Uncertainty Makes It Stable: Curiosity-Driven Quantized Mixture-of-Experts
Summary: arXiv:2511.11743v3 Announce Type: replace-cross
Abstract
Deploying deep neural networks on resource-constrained devices faces two critical challenges: maintaining accuracy under aggressive quantization while ensuring predictable inference latency. We present a curiosity-driven quantized Mixture-of-Experts framework that addresses both through Bayesian epistemic uncertainty-based routing across heterogeneous experts (BitNet ternary, 1-16 bit BitLinear, post-training quantization).
Key Findings
Our framework has been evaluated on various audio classification benchmarks, including:
- ESC-50
- Quinn
- UrbanSound8K
Notably, our 4-bit quantization maintains 99.9 percent of full-precision F1 score (0.858 vs 0.859) while achieving 4x compression and a remarkable 31 percent energy savings compared to 8-bit systems. Both the 4-bit and 8-bit configurations achieve statistical parity with full precision (p > 0.05).
Curiosity-Driven Routing
Crucially, our curiosity-driven routing mechanism simultaneously enhances both accuracy and stability. For instance, on the Quinn dataset, the F1 score improves from 0.802 to 0.809, while cross-fold variance drops by an impressive 85 percent (p < 0.001, Levene's test). This trend is consistent across datasets, with variance reductions ranging from 50 to 94 percent.

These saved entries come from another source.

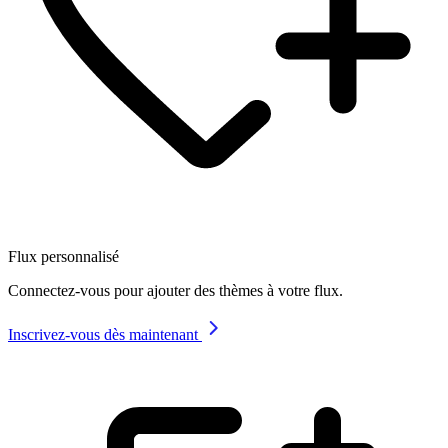
Flux personnalisé
Connectez-vous pour ajouter des thèmes à votre flux.
Inscrivez-vous dès maintenant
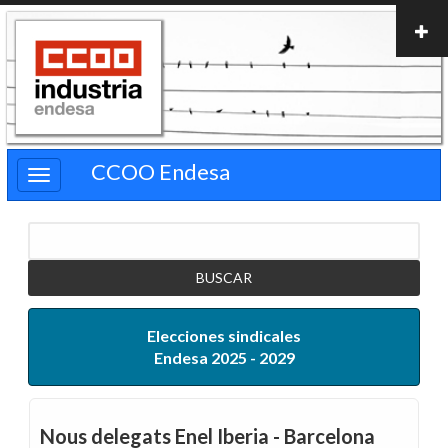
Pasar
al
contenido
principal
CCOO Endesa
Buscar
Elecciones sindicales
Endesa 2025 - 2029
Nous delegats Enel Iberia - Barcelona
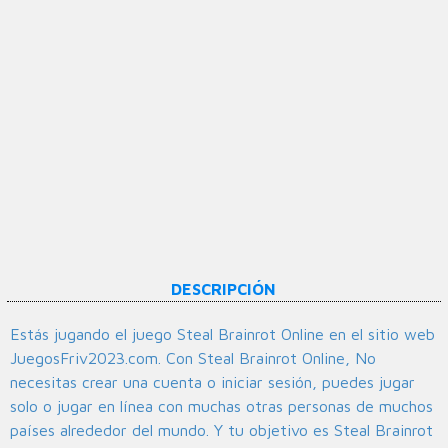
DESCRIPCIÓN
Estás jugando el juego Steal Brainrot Online en el sitio web
JuegosFriv2023.com. Con Steal Brainrot Online, No
necesitas crear una cuenta o iniciar sesión, puedes jugar
solo o jugar en línea con muchas otras personas de muchos
países alrededor del mundo. Y tu objetivo es Steal Brainrot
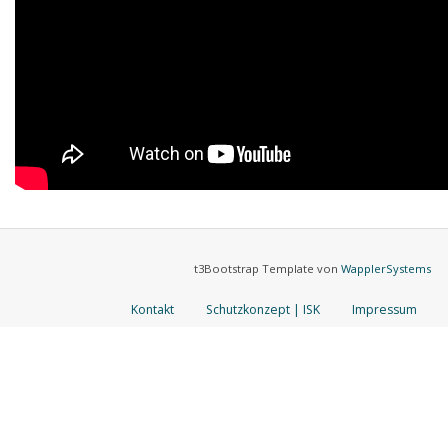
t3Bootstrap Template von
WapplerSystems
Kontakt
Schutzkonzept | ISK
Impressum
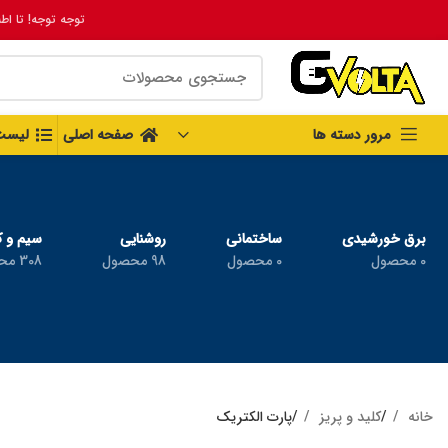
توجه توجه! تا اط
مرور دسته ها
صفحه اصلی
لیست
برق خورشیدی
ساختمانی
روشنایی
سیم و ک
0 محصول
0 محصول
98 محصول
308 محصول
خانه
کلید و پریز
پارت الکتریک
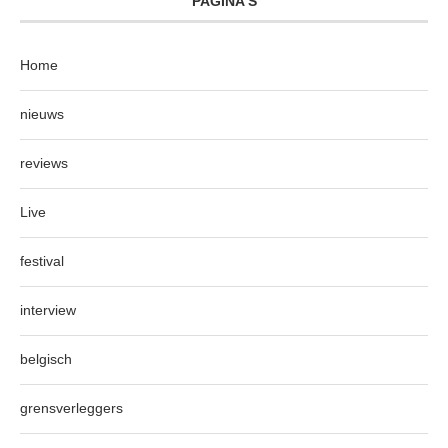
PAGINA’S
Home
nieuws
reviews
Live
festival
interview
belgisch
grensverleggers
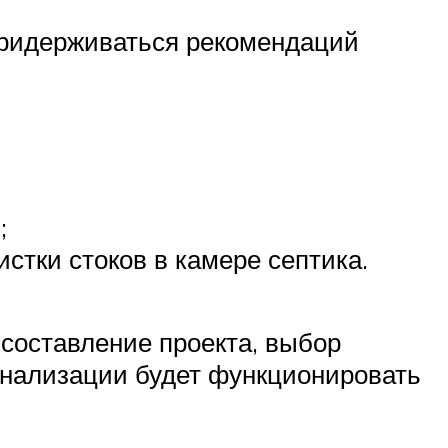
придерживаться рекомендаций
;
стки стоков в камере септика.
 составление проекта, выбор
анализации будет функционировать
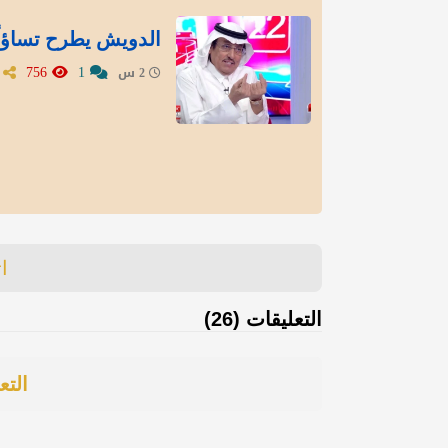
الدويش يطرح تساؤلً
756
1
2 س
ا
التعليقات (26)
التع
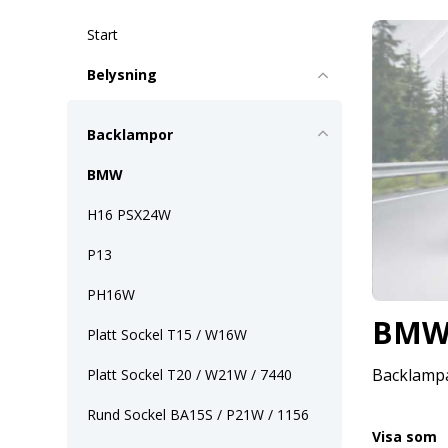
Start
Belysning
Backlampor
BMW
H16 PSX24W
P13
PH16W
BM
Platt Sockel T15 / W16W
Backlampa 
Platt Sockel T20 / W21W / 7440
Rund Sockel BA15S / P21W / 1156
Visa som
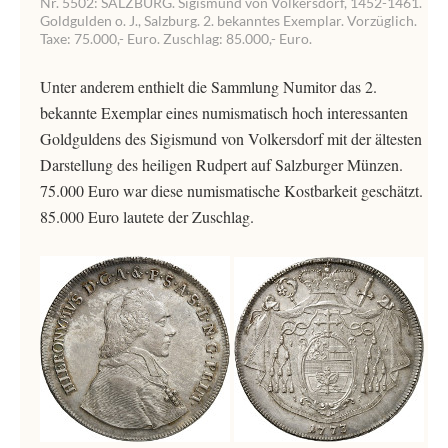
Nr. 5502: SALZBURG. Sigismund von Volkersdorf, 1452-1461.
Goldgulden o. J., Salzburg. 2. bekanntes Exemplar. Vorzüglich.
Taxe: 75.000,- Euro. Zuschlag: 85.000,- Euro.
Unter anderem enthielt die Sammlung Numitor das 2.
bekannte Exemplar eines numismatisch hoch interessanten
Goldguldens des Sigismund von Volkersdorf mit der ältesten
Darstellung des heiligen Rudpert auf Salzburger Münzen.
75.000 Euro war diese numismatische Kostbarkeit geschätzt.
85.000 Euro lautete der Zuschlag.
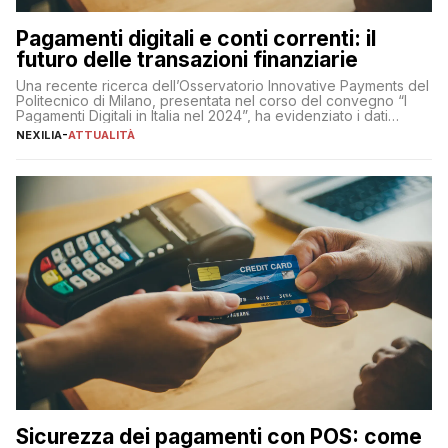
Pagamenti digitali e conti correnti: il
futuro delle transazioni finanziarie
Una recente ricerca dell’Osservatorio Innovative Payments del
Politecnico di Milano, presentata nel corso del convegno “I
Pagamenti Digitali in Italia nel 2024”, ha evidenziato i dati
definitivi del primo semestre 2024 relativamente alle
NEXILIA
-
ATTUALITÀ
transazioni dei pagamenti digitali con carta nel nostro Paese:
223 miliardi di euro. Si ritiene che il totale relativo ai 12 mesi […]
Sicurezza dei pagamenti con POS: come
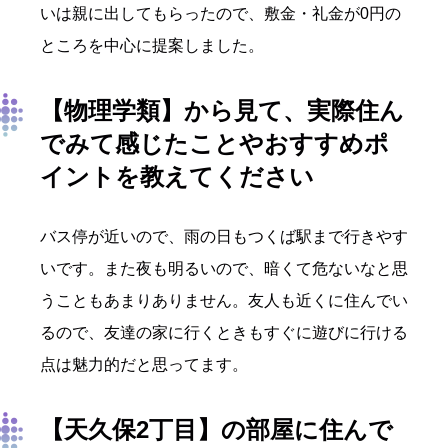
いは親に出してもらったので、敷金・礼金が0円の
ところを中心に提案しました。
【物理学類】から見て、実際住ん
でみて感じたことやおすすめポ
イントを教えてください
バス停が近いので、雨の日もつくば駅まで行きやす
いです。また夜も明るいので、暗くて危ないなと思
うこともあまりありません。友人も近くに住んでい
るので、友達の家に行くときもすぐに遊びに行ける
点は魅力的だと思ってます。
【天久保2丁目】の部屋に住んで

The routing mechanism is self-organizing, allowing the high-precision 8-bit expert to automatically receive the most uncertain samples, which have a 20 percent lower confidence (p < 0.001). Conversely, lightweight experts are tasked with handling easier inputs. This targeted approach ensures that datasets with already low baseline variance do not experience artificial stability gains, confirming that the mechanism is focused on addressing genuine epistemic uncertainty rather than overfitting routing decisions.
Interpretable and Precision-Aware Framework
With a compact architecture of 1.2 million parameters, our framework delivers interpretable and precision-aware routing that is particularly suitable for safety-sensitive edge deployments. In these contexts, both accuracy and predictability are paramount.
Conclusion
In summary, the curiosity-driven quantized Mixture-of-Experts framework showcases a promising approach to overcoming the challenges associated with deploying deep neural networks on resource-constrained devices. By leveraging Bayesian epistemic uncertainty for routing, our method enhances performance while ensuring stability and energy efficiency, making it an ideal candidate for real-world applications.